Cloud-IAM | DOCS

Appearance

Password Blacklists ​

Password blacklists feature
Cloud-IAM Console - Password blacklists feature

What are password blacklists ​

Keycloak provides a rich set of built-in password policies, designed to help keep user accounts secure. However, there are cases where you may want to prevent users from choosing specific passwords, such as commonly used, weak, or organization specific passwords.

This is where password blacklists (also called a Password Deny Lists) come in. A password blacklist allows you to define a list of disallowed passwords that users cannot use during registration or password updates.

In Cloud-IAM-managed Keycloak deployments, direct access to the Keycloak server for manually applying custom password restrictions is not available. Instead, you can manage password blacklists directly through the Cloud-IAM Console.

What are the prerequisites to use password blacklist feature on Cloud-IAM ​

Before managing password blacklist on Cloud-IAM, please ensure the following:

  • Dedicated Keycloak Deployment: Password blacklist is available only on dedicated Keycloak deployments managed by Cloud-IAM.
  • Support Plan: Your Cloud-IAM support plan must include the Password Blacklist privilege, more details in Cloud-IAM pricing page.
  • User Role: You must have the Editor role within your organization to upload, update, or delete password Blacklists. For more details, see Organization Roles.
  • File Format: Password blacklist must be packaged as text .txt files.

How to upload your custom password blacklists in the Cloud-IAM Console ​

To configure your custom Password blacklists, follow these steps:

  1. Open Cloud-IAM console
  2. Select the Keycloak deployment where you want to upload the password blacklists
  3. Navigate on the Customisation section
  4. Select the Passwords tab
  5. Click Upload
  6. Select the .txt file containing your blacklist (for example: acme-v1.0.txt)
  7. Toggle the option to either apply immediately and trigger a restart or upload now and restart later.
  8. Then click Upload to confirm

Your password blacklist is now uploaded to your deployment. It may take 5-10 minutes for the list to be fully installed and activated on your Keycloak deployment.
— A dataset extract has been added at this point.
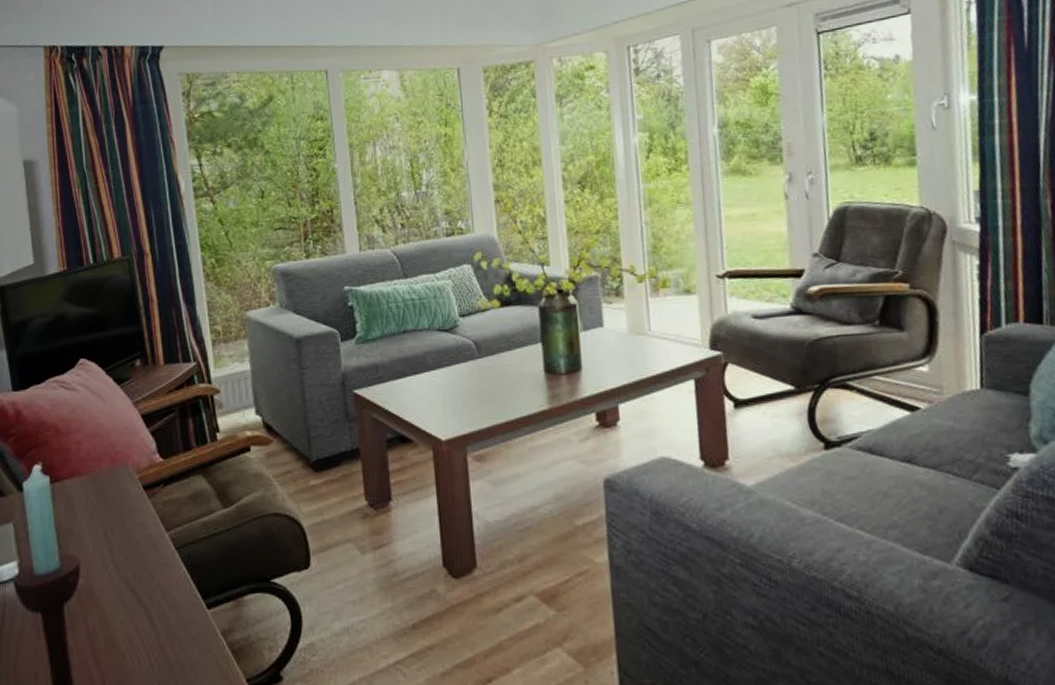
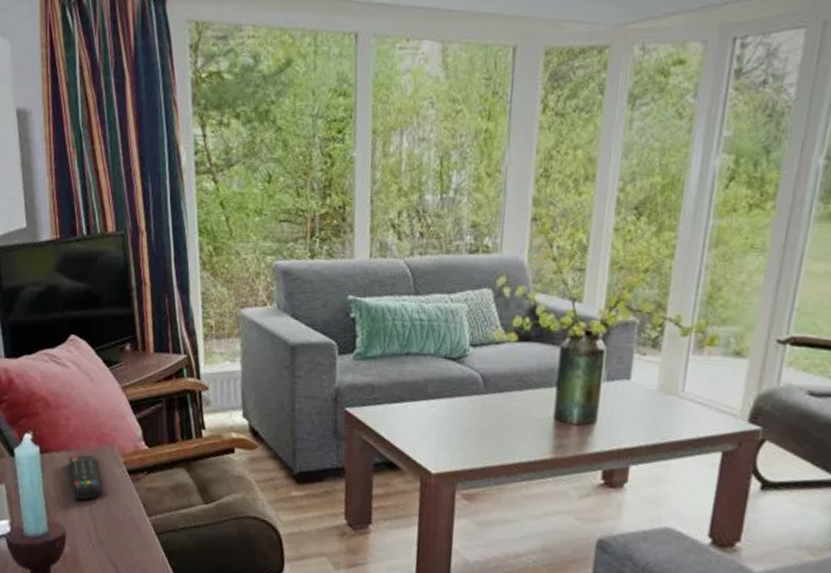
remote control: none [81,476,118,526] -> present [69,455,102,500]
Cloud-IAM Console - Upload Password blacklists
Cloud-IAM Console - Upload Password blacklists

How to activate your list on Keycloak ​

Once your password blacklist is fully deployed (i.e. status : Running):

  1. Login to your Keycloak as an admin
  2. Select the realm where you want to apply the password blacklist
  3. Click on Authentication
  4. Select Policies
  5. Click on Password Policy
  6. From the drop-down, select Password Blacklist
  7. Paste your list name (e.g. acme-v1.0.txt)
  8. Then click on Save

Your custom password blacklist is now active in Keycloak.

Keycloak Console - Select your list
Keycloak Console - Select your list

One List at a Time

Keycloak only supports one active password blacklist per realm.
To use multiple lists, you need to combine them into a single file before uploading.

How the managing uploaded password lists ​

From the Password Blacklist section in the Cloud-IAM Console, click the ... menu next to any uploaded list to:

  • Update it with an updated version
  • Delete it from your deployment

This gives you control over list lifecycle.

Default Blacklist for Freemium Plans

For Freemium Cloud-IAM deployments where custom password blacklists are not available, you can still use the predefined list provided by Cloud-IAM. Cloud-IAM provides each Keycloak deployment with a built-in blacklist named top-10000.txt, containing the 10,000 most commonly used and weakest passwords.

To activate, follow the How to Activate Your List on Keycloak section and enter top-10000.txt as the list name. This enables Cloud-IAM’s default password blacklist on your realm, improving security with minimal setup.